Relying solely on trading fees, speculative mechanisms, or single revenue streams is not sufficient for long-term sustainability in this space. AMR requires continuity. That means building multiple revenue pathways: near-term tools and services that support day-to-day work, alongside longer-term mechanisms that can fund higher-risk, higher-impact research.
This thinking has informed our exploration of tokenised experiments, staged funding, and models that deliberately delink the source of funding from downstream commercial success, a direction we’ll be sharing more about in the year ahead.

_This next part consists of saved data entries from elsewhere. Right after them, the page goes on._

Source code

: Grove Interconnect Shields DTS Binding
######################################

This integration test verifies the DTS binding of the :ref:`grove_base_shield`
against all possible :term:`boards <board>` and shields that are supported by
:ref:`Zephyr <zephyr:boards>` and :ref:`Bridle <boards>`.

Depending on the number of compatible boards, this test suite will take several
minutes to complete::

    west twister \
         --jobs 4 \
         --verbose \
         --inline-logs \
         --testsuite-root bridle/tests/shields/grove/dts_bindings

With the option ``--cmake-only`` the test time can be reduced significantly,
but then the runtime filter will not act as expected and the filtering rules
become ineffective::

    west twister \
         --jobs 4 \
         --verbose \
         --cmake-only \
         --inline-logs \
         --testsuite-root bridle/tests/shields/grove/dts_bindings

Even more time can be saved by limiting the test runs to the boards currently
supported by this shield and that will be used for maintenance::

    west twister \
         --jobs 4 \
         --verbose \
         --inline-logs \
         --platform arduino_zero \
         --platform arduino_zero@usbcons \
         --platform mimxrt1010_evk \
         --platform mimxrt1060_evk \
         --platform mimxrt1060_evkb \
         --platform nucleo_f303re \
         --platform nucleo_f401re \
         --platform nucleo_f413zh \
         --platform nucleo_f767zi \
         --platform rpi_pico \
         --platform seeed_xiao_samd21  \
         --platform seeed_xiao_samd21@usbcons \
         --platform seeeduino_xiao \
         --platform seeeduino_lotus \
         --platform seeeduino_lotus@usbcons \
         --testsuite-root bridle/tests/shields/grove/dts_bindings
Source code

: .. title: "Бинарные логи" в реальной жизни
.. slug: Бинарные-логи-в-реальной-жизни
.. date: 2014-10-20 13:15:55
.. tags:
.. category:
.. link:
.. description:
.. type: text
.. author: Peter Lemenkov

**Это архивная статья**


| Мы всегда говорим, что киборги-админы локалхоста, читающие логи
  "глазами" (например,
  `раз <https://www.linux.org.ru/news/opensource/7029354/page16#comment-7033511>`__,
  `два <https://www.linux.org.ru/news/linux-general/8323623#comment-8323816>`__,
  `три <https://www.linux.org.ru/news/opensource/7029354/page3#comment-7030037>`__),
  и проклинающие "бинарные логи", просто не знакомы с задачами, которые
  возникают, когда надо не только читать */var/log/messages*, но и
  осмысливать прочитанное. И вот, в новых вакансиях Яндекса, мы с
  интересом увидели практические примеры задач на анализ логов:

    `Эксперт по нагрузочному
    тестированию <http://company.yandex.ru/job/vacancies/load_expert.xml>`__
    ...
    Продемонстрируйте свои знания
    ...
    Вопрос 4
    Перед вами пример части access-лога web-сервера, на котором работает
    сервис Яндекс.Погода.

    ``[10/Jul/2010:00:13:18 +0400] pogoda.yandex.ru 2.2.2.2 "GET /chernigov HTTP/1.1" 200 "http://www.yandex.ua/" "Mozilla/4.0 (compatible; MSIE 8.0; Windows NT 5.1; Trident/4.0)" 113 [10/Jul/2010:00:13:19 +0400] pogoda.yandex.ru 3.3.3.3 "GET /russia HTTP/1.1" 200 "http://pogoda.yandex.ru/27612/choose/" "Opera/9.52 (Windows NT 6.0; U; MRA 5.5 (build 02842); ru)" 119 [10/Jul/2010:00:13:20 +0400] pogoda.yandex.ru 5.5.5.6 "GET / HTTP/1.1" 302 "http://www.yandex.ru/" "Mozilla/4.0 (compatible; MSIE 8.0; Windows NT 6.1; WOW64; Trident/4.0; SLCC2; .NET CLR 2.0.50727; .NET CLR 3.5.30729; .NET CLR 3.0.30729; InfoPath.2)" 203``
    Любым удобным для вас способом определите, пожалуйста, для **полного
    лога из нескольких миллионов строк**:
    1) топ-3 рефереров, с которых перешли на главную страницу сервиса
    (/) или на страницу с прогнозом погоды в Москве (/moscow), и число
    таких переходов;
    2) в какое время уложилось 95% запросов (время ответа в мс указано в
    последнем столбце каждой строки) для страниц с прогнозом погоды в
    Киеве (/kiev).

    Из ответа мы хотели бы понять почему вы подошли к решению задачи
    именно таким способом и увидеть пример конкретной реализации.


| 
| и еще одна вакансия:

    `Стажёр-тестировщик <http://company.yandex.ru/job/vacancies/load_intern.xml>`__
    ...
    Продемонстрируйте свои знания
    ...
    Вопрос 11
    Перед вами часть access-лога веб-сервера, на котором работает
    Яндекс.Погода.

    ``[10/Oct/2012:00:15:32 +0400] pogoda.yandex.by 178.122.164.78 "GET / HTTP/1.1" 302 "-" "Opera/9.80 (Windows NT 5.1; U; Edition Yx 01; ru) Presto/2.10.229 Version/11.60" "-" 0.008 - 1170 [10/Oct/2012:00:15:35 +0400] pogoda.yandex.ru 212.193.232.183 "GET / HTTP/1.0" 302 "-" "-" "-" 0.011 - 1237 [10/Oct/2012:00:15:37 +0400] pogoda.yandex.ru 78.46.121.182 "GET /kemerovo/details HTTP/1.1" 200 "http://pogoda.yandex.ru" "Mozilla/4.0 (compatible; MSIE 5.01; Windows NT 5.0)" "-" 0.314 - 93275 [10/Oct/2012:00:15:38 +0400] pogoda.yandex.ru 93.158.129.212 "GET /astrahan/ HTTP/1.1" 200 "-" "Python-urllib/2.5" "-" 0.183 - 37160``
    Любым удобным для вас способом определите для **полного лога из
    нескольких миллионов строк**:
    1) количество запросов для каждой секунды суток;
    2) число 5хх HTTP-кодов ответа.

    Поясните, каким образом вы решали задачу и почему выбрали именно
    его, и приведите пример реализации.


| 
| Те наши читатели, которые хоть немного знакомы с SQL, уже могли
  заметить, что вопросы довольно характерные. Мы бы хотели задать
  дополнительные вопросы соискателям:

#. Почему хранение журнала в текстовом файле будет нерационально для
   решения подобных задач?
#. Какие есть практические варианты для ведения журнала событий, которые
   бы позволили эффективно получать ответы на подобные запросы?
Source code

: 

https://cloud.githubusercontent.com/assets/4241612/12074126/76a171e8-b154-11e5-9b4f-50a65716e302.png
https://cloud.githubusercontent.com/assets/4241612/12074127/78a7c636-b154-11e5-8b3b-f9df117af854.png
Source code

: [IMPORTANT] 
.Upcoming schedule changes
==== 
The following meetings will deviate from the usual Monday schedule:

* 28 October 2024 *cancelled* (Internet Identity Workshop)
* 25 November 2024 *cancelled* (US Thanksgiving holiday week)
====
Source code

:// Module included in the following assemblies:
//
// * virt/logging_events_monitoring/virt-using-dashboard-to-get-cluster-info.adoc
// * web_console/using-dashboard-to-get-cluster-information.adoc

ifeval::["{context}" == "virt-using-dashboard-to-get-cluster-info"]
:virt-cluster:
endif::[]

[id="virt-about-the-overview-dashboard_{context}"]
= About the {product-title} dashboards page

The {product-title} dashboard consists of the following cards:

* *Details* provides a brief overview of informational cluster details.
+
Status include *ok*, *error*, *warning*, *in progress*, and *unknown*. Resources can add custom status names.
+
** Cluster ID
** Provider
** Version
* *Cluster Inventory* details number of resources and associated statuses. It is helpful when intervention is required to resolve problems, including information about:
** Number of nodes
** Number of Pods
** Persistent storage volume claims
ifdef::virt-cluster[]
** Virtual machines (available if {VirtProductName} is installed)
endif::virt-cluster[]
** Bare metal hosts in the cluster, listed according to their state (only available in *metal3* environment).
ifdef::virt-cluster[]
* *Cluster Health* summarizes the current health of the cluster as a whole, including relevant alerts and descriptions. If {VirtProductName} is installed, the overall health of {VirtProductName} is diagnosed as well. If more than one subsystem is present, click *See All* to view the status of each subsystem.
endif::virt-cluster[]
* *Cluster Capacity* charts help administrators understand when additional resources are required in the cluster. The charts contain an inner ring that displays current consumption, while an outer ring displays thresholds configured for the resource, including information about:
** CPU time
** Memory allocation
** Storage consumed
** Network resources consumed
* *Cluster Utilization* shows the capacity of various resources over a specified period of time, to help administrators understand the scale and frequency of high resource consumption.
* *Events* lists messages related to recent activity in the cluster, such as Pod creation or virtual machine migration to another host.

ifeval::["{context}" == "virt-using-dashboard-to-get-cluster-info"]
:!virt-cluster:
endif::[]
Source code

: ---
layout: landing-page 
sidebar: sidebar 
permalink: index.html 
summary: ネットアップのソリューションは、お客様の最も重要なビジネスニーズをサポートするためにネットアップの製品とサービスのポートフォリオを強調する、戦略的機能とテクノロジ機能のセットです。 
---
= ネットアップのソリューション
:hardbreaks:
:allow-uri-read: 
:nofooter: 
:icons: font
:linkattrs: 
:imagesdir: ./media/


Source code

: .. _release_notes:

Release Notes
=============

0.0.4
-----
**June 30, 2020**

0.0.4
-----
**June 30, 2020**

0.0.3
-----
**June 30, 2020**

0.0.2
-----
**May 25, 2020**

Community, Advisors, and Partners
This year has also been about the people around the work.
We’ve been fortunate to welcome new advisors who bring deep experience across public health, research, and systems design, and who have already begun shaping our thinking in meaningful ways. Their guidance has helped us stay honest about what is hard, what is premature, and where MicroDAO can genuinely add value.
We also announced a partnership with FNDR, Bio.xyz, reflecting a shared belief that funding, evidence, and coordination need to be rethought together, not in isolation.
Moments like deSci.Berlin reinforced this further. Spending time with others grappling with similar structural problems reminded us that this is not a solo effort. A broader ecosystem is forming, and MicroDAO is one part of it.
Looking Ahead
As we move into the new year, our focus is clear:
Launch the Pathogen Catalogue to early users and learn quickly from real-world use
Continue refining our AI Insight layer
Advance work on sustainable funding models that support AMR work over the long term
Deepen collaboration with advisors, partners, and the wider community
We are still finding our own balance between independence and the constraints that come with building responsibly, particularly as part of the Bio.xyz ecosystem. That balance matters, and we are committed to navigating it transparently and thoughtfully.
Thank You
To everyone who has engaged with our posts, shared feedback, challenged assumptions, or quietly supported the work this year: thank you.
AMR is a long problem. Solving it will require patience, coordination, and systems that can endure. This year was about putting the first pieces of those systems in place.
We are excited for what the next year holds, and for what we can build together.